Still, Luca had some extra energy from his nap.

He wanted to at least get done what he could.

And while he was out there, alone for a while—well. More words had come to him.

He’d hurried downstairs to his room and his journals as soon as he’d come inside, forgoing dinner or a shower, lest the words disappear before he could scrawl them out.

But he’d gotten the gist of his new idea out now, and his stomach was growling, his neck cramping. He was definitely over writing in this bed.

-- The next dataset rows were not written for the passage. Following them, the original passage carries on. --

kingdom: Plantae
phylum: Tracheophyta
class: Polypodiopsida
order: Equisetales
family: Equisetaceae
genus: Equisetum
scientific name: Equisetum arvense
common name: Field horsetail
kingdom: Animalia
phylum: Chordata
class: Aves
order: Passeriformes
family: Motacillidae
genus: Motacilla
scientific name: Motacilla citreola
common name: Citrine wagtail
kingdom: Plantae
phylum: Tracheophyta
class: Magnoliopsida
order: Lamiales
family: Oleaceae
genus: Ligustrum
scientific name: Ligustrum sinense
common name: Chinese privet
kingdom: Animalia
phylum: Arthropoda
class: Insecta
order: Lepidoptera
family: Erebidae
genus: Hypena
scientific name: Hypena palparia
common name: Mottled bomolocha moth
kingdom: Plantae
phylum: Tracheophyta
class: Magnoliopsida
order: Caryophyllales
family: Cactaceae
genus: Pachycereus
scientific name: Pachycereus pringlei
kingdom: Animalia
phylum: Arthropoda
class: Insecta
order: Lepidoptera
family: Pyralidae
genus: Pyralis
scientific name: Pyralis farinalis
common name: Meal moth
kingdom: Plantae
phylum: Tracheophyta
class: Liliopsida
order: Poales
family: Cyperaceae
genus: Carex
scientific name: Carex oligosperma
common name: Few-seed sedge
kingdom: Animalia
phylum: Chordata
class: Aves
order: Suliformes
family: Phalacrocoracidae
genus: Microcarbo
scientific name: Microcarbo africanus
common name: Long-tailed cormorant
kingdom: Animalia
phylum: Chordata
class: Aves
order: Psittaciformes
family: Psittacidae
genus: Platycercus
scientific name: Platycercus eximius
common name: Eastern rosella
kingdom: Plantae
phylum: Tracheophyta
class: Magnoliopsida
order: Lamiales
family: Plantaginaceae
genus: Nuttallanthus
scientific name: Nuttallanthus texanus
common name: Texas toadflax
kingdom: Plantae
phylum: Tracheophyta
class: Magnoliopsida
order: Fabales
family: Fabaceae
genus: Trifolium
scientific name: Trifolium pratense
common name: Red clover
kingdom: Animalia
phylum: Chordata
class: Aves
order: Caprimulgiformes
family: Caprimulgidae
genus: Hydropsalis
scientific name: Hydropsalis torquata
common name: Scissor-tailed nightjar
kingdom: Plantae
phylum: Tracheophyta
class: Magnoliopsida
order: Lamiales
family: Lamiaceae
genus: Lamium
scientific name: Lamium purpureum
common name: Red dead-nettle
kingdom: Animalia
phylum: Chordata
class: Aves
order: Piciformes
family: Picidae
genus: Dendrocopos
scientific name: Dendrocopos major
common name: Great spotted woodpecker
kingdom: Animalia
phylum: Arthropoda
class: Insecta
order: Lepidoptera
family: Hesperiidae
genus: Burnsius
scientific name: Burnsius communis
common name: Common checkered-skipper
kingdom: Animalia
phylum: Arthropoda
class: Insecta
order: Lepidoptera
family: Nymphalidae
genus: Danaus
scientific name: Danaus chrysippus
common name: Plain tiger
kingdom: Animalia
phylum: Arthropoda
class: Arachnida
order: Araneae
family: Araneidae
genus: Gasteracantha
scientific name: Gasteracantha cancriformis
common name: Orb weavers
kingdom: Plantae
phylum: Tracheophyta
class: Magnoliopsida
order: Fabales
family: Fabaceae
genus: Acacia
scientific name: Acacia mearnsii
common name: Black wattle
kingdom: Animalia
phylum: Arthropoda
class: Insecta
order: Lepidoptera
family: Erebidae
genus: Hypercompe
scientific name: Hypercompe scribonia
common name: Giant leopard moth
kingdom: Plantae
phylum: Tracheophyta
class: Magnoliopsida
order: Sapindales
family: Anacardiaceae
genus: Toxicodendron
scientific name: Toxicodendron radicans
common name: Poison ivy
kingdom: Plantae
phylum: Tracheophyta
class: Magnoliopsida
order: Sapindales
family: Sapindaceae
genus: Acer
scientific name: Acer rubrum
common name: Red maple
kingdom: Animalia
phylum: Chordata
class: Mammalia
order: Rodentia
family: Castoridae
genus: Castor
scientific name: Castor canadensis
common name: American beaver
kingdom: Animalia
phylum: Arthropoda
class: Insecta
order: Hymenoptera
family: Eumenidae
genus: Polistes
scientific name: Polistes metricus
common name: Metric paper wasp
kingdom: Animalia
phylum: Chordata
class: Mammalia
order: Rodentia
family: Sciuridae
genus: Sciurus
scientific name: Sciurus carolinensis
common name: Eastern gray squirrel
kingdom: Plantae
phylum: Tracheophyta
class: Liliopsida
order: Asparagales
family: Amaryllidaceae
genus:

It was mostly quiet when he walked up the stairs, laptop tucked under an arm. Daisy must already be asleep. He dropped his laptop at the kitchen table, grabbed himself a glass of water. A low murmur of sound emanated from somewhere.

It took Luca less than a second to realize what it was.

He popped his head around the doorframe into the living room. Emerson sat on the couch, the same side where he’d sat that night last week, when Luca had propositioned him. He was clearly occupied with something in his lap, but Luca could only see his strong neck, the back of his head.

And just beyond him, on the TV—a Giants game.

“Whatchya doin’?”

Emerson barely glanced behind him. Only sighed, holding up Moomoo.

“You know. Just stuffy surgery.”

As if pulled into the room by an invisible string, Luca found himself flopping onto the other end of the couch, laptop and anything else promptly forgotten. He stretched out his legs just enough so his toes brushed Emerson’s thigh.

He glanced at the TV. Almost asked if Emerson was a baseball fan too, but he knew he wasn’t. Emerson had never mentioned it, had only listed cooking shows when Luca asked him what he normally liked to watch.

Even if Emerson did care about America’s game, Luca preferred to keep it this way in his mind. That Emerson had put it on expressly for him. A Bat signal for Luca to come and find him.

The Giants, of course, were losing.

Luca returned his gaze to Emerson.

Emerson’s fingers, in particular. Long, lithe. Battered and strong. Carefully, meticulously sewing up a stuffed animal.

Luca loved baseball, he really did. But at that moment, he couldn’t imagine watching anything as captivating as this.

“Rough day today,” he finally said, voice coming out weirdly hoarse. “For Moomoo. And you.”

Emerson released a small laugh, eyes still focused on his task.

“It’s not the first time I’ve had to give Moomoo some stitches.” Luca hadn’t noticed any imperfections on the stuffy before, but watching Emerson work now, it made sense. His seams probably looked fucking flawless.

“The kind of funny thing,” Emerson continued after a beat, “is that I’m almost proud of her, whenever she gives poor Moomoo hell. We taught her to do it. She used to hit us when she got mad. Or kick us. Or bite.”